_Work instructions_.
(1) Answer these questions using the Unicode 5.0 article, marking each answer (a), (b) or (c) to match:
(a) Which three people are named as the authors?
(b) Which two technologies does the article say it uses?
(c) For Windows 2000, how long did it take to prepare the localized versions after the English language product shipped?
(2) List every stakeholder that the Unicode 5.0 article says gives the Unicode Consortium ongoing input as it develops standards.
(3) From the Unicode 5.0 article, retype the passage starting with "Julie D. Allen and Michael" and going on through "Why the Change?".

Worldly Windows

Extend The Global Reach Of Your Applications With Unicode 5.0

Julie D. Allen and Michael S. Kaplan and Cathy Wissink

This article discusses:
  • The importance of Unicode support in an OS
  • What's new in Unicode 5.0
  • Unicode 5.0 support in Windows Vista
  • Unicode security considerations
This article uses the following technologies:
Unicode 5.0, Windows Vista


Why Unicode Matters
What's New in Unicode 5.0
Why the Change?

Most major software vendors provide a number of localized or translated products, as well as products that are capable of handling non-Latin writing systems. But there's still a long way to go. Ultimately, the goal of software internationalization is to allow the greatest number of people to communicate with each other, independent of language, writing system, or location. Simply put, people want to communicate with others, on their terms, in their own languages.

As members of the Unicode Consortium, Microsoft and other companies help the industry move closer to that goal of comprehensive language and regional support. In this article we will discuss the role Microsoft plays in this particular standards effort and, more importantly, describe the new features of Unicode 5.0 and how they are implemented in Windows Vista™.

Why Unicode Matters

Microsoft has actively participated in the Unicode Consortium for a number of reasons. First of all, consistency, stability, and interoperability of data, independent of writing system, location, and platform, are some of the key tenets of global software development. The industry needs internationalization standards, especially for encoding, that work consistently regardless of the platform they run on. These standards must also be representative of the key linguistic and cultural stakeholders they support. The Unicode Consortium develops standards with ongoing input from key stakeholders: industry, government bodies, language authorities, and related standards bodies. The existence of a single worldwide system to store, transmit, and manipulate the world's data streamlines and considerably accelerates the development and deployment of international software.

The benefits Unicode delivered to Microsoft were made clear when adoption of a single-source codebase supporting Unicode reduced the development time. For Windows® 2000, it took months to prepare the localized versions after shipping the English language product. This decreased to weeks in Windows XP.

_Entries supplied_.
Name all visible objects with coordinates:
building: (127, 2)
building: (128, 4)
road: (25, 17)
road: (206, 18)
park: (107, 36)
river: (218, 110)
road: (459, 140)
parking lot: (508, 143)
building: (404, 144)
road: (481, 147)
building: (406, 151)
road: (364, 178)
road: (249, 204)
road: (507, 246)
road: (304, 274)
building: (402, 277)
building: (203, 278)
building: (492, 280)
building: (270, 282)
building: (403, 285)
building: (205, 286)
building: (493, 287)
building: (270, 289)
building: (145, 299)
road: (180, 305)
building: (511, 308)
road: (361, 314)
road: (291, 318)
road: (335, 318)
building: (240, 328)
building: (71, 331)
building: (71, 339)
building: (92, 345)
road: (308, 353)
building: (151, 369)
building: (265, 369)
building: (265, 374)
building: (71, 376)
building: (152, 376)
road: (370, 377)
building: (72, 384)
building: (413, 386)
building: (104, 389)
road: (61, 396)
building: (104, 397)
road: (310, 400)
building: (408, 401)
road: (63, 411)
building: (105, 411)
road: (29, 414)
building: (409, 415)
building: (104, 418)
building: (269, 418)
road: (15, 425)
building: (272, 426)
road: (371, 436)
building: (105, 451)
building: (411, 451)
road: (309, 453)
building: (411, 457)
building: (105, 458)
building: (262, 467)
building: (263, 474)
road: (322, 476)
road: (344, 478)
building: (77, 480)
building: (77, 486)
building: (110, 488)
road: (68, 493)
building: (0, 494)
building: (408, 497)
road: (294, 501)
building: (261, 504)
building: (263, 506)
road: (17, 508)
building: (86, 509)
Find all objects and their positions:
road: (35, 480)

_Solutions to the tasks_.
(1)
(a) Julie D. Allen, Michael S. Kaplan and Cathy Wissink
(b) Unicode 5.0 and Windows Vista
(c) Months

(2) Industry, government bodies, language authorities, and related standards bodies

(3)
Julie D. Allen and Michael S. Kaplan and Cathy Wissink

This article discusses:
  • The importance of Unicode support in an OS
  • What's new in Unicode 5.0
  • Unicode 5.0 support in Windows Vista
  • Unicode security considerations
This article uses the following technologies:
Unicode 5.0, Windows Vista


Why Unicode Matters
What's New in Unicode 5.0
Why the Change?